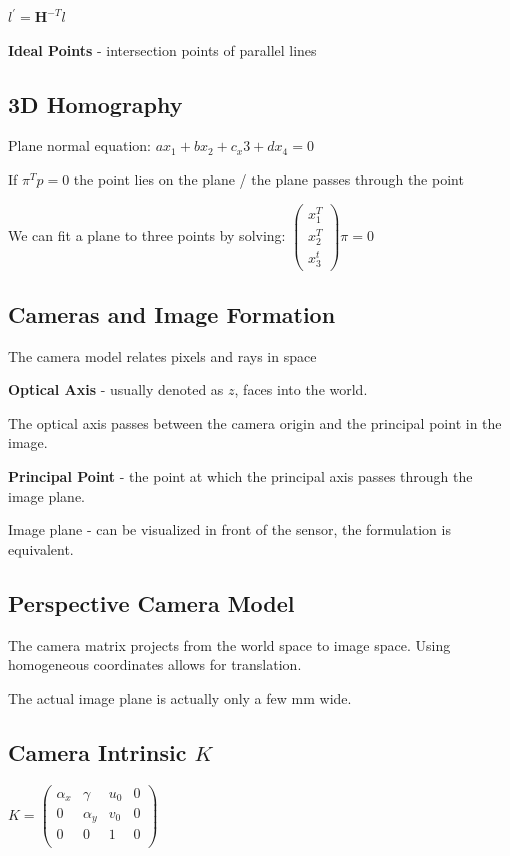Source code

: $l^\prime = \mathbf{H}^{-T} l$

\textbf{Ideal Points} - intersection points of parallel lines

\subsection{3D Homography}

Plane normal equation: $ax_1 + bx_2 + c_x3 + d x_4 = 0$ 

If $\pi^T p = 0$ the point lies on the plane / the plane passes through the point

We can fit a plane to three points by solving:
$\left( \begin{matrix} x_1^T \\ x_2^T \\ x_3^t \end{matrix} \right) \pi = 0 $

\subsection{Cameras and Image Formation}

The camera model relates pixels and rays in space

\textbf{Optical Axis} - usually denoted as $z$, faces into the world.

The optical axis passes between the camera origin and the principal point in the image.

\textbf{Principal Point} - the point at which the principal axis passes through the image plane.

Image plane - can be visualized in front of the sensor, the formulation is equivalent.


\subsection{Perspective Camera Model}
The camera matrix projects from the world space to image space. Using homogeneous coordinates allows for translation.

The actual image plane is actually only a few mm wide.

\subsection{Camera Intrinsic $K$}

$K = \left( \begin{matrix} 
\alpha_x & \gamma & u_0 & 0 \\
0 & \alpha_y  & v_0 & 0 \\
0 & 0 &  1 & 0 \\
\end{matrix}
\right) $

TASK REQUIREMENTS: Work out how many lines above contain "through", then write only that number.

OUTPUT BELOW: 2